1990, 1994, 1998 : La malédiction des tirs aux buts

Par Christophe Mazzier publié le 25 Avr 2020

La malédiction de l’Italie aux tirs aux buts en Coupe du monde a duré trois coupes du monde. A un moment, les tifosi de la Squadra Azzurra croisaient les doigts pour ne pas que son équipe préférée ne joue son salut dans cet exercice. Éprouvante mise en scène, dénouement cruel, on revoit encore nos stars des années 90 les Baggio, Donadoni, Baresi, Di Biaggio… s’écrouler et éteindre les espoirs des nationaux, oriundi et autres amoureux de l’Italie. Il faudra attendre 16 ans pour enfin connaître une victoire en Coupe du monde aux tirs aux buts… Tout commença un 3 juillet 1990…

Coupe du monde 1990 : Trop de pressions

Au terme d’un match épique et laborieux, l’équipe d’Italie s’embourbe. Mais elle ne peut pas perdre. Accueillir la coupe du monde, chez elle, n’a pas été une partie de plaisir. Alors, certes, Toto Schillaci a encore mis un but salvateur, tel un messager arrivé comme un cheveu sur le soupe d’une compétition qu’il débutait comme joker.

Mais à Naples, face à une équipe d’Argentine rugueuse, n’hésitant pas à faire preuve d’anti-jeu, le match s’enlise. Rien n’y fait. La première séance des tirs aux buts pour l’Italie dans une coupe du monde aura bien lieu. Baresi, Baggio et De Agostini passe l’exercice sans embûche. Mais arrive la star milanaise Donadoni au neuf mètre. L’ailier sera le premier dans cet exercice maudit. Puis, Serena annihilera les derniers espoirs d’une équipe taillée pour la victoire.

Coupe du monde 1994 : Baggio et les autres

L’équipe d’Italie et le Brésil s’affronte au Rose Bowl de Pasadena pour la finale aux Etats-Unis.
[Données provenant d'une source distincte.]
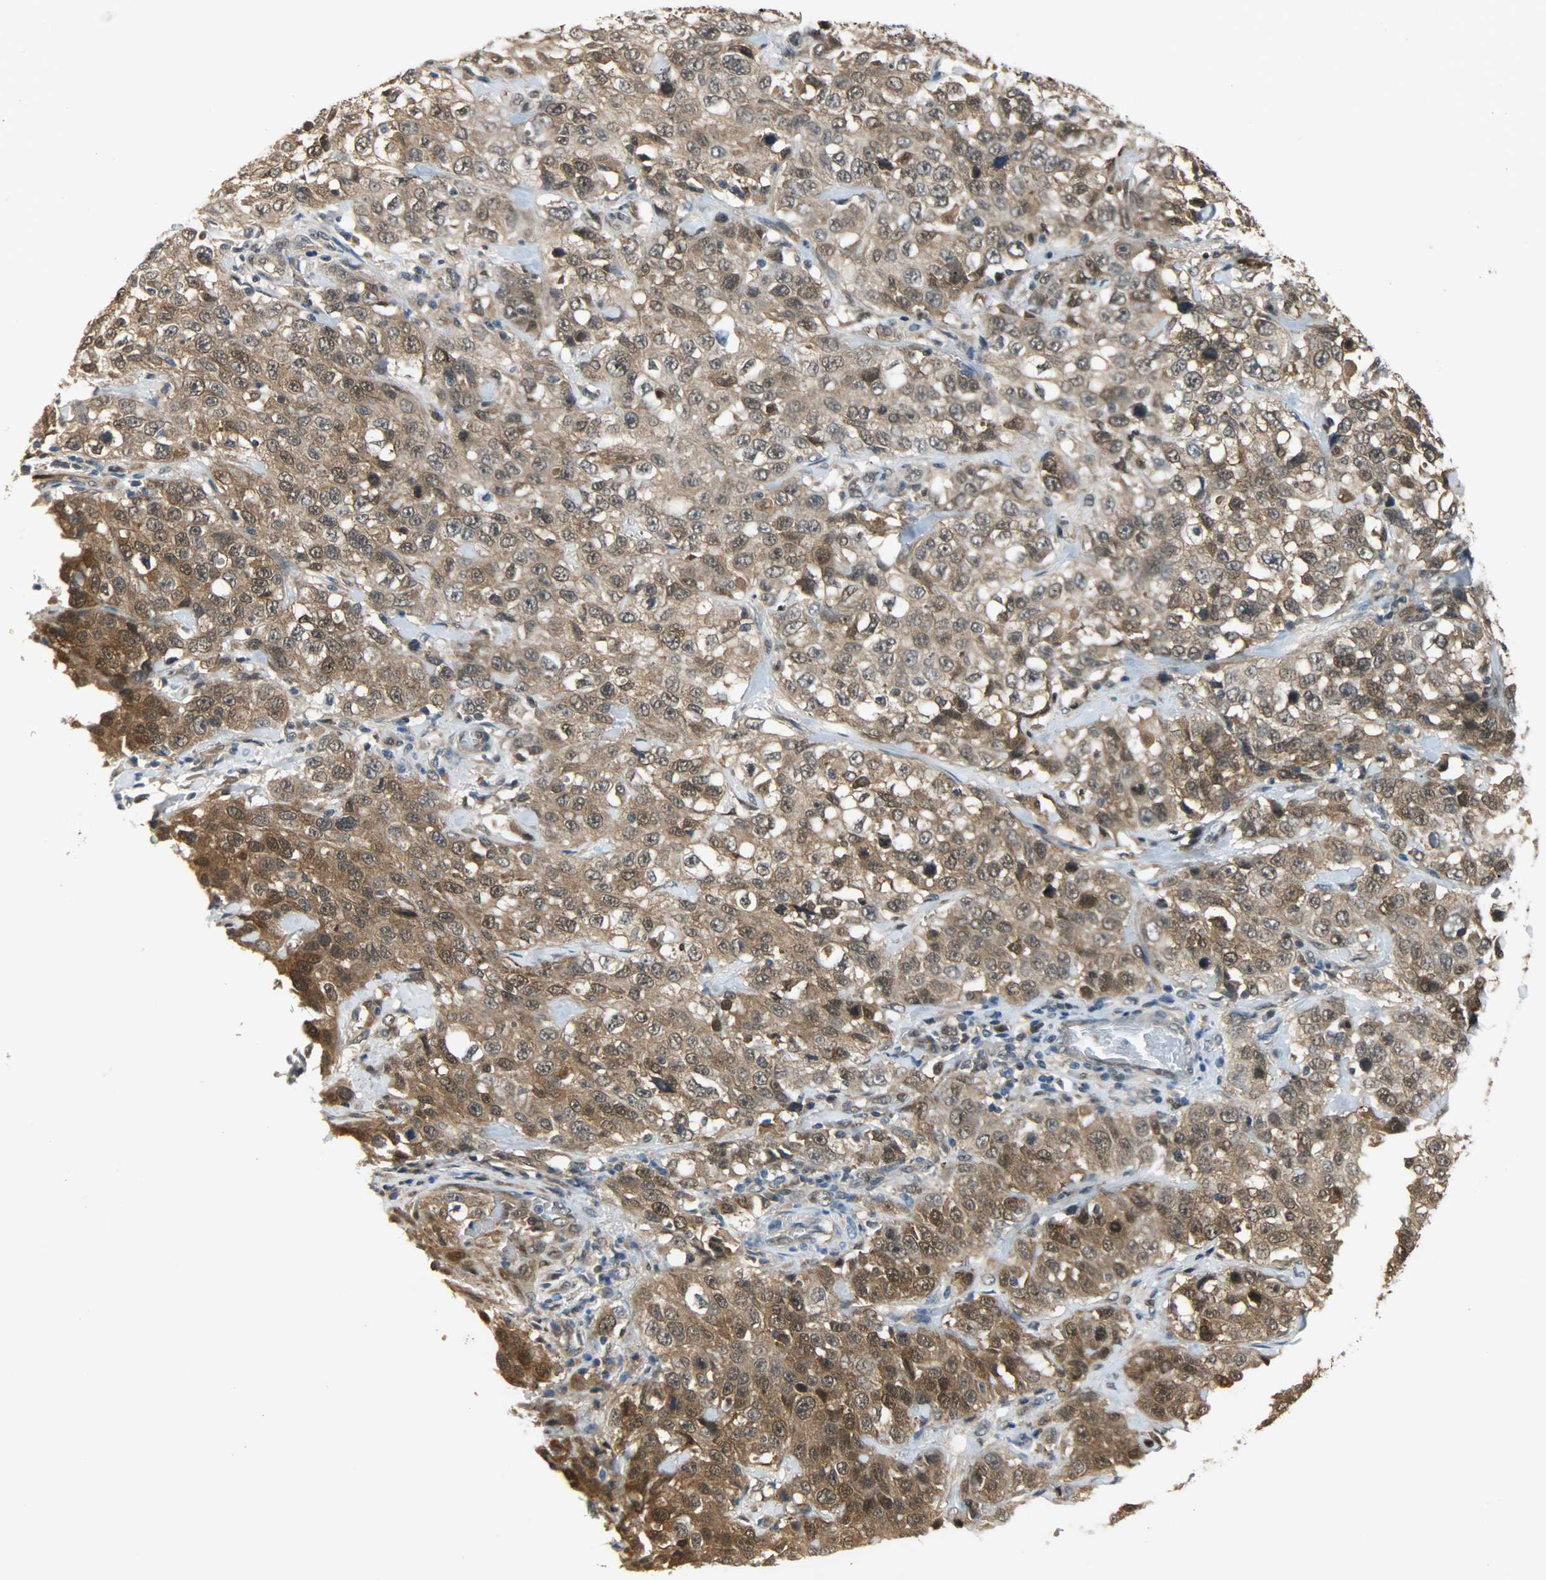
{"staining": {"intensity": "strong", "quantity": ">75%", "location": "cytoplasmic/membranous,nuclear"}, "tissue": "stomach cancer", "cell_type": "Tumor cells", "image_type": "cancer", "snomed": [{"axis": "morphology", "description": "Normal tissue, NOS"}, {"axis": "morphology", "description": "Adenocarcinoma, NOS"}, {"axis": "topography", "description": "Stomach"}], "caption": "This micrograph reveals stomach cancer (adenocarcinoma) stained with immunohistochemistry to label a protein in brown. The cytoplasmic/membranous and nuclear of tumor cells show strong positivity for the protein. Nuclei are counter-stained blue.", "gene": "EIF4EBP1", "patient": {"sex": "male", "age": 48}}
Cette finale entre les Azzurri et les Verdeoro est la deuxième de l’histoire de la plus prestigieuse des compétitions après celle de 1970, gagnée par les brésiliens. Au sein d’un match fermé, Bebeto et Romario sont bien pris par la défense italienne qui a récupéré Baresi pour la finale. Pour la petite histoire, le capitaine rossonero s’était fait opérer du ménisque au début du tournoi et avait raté les quatre matchs suivants.

Mais l’histoire aurait peut-être dû s’écrire autrement. Roberto Baggio était également incertain avant la finale, mais le héro de cette compétition a serré les dents pour jouer. Le match est complètement fermé. Les Brésiliens bloquent tous les espaces. Le score nul et vierge à la fin du temps réglementaire sonnera le glas d’une compétition surprenante. Baresi manque le premier tir au but mais est rattrapé par Pagliuca qui efface l’erreur du capitaine en parant le tir de Marcio Santos. Puis ça passe pour Albertini et Evani. Massaro rate le 4ème. Baggio se présente pour le dernier tir, celui de l’espoir. Après avoir porté à bout de bras les siens jusqu’à la finale, il se présente face à Taffarel. On sent sur son visage une contraction inhabituel. Il prend beaucoup d’élan, se précipite… Et le ballon passe au-dessus des buts. Comme quoi, ça arrive même au meilleur. Maintenant on le sait.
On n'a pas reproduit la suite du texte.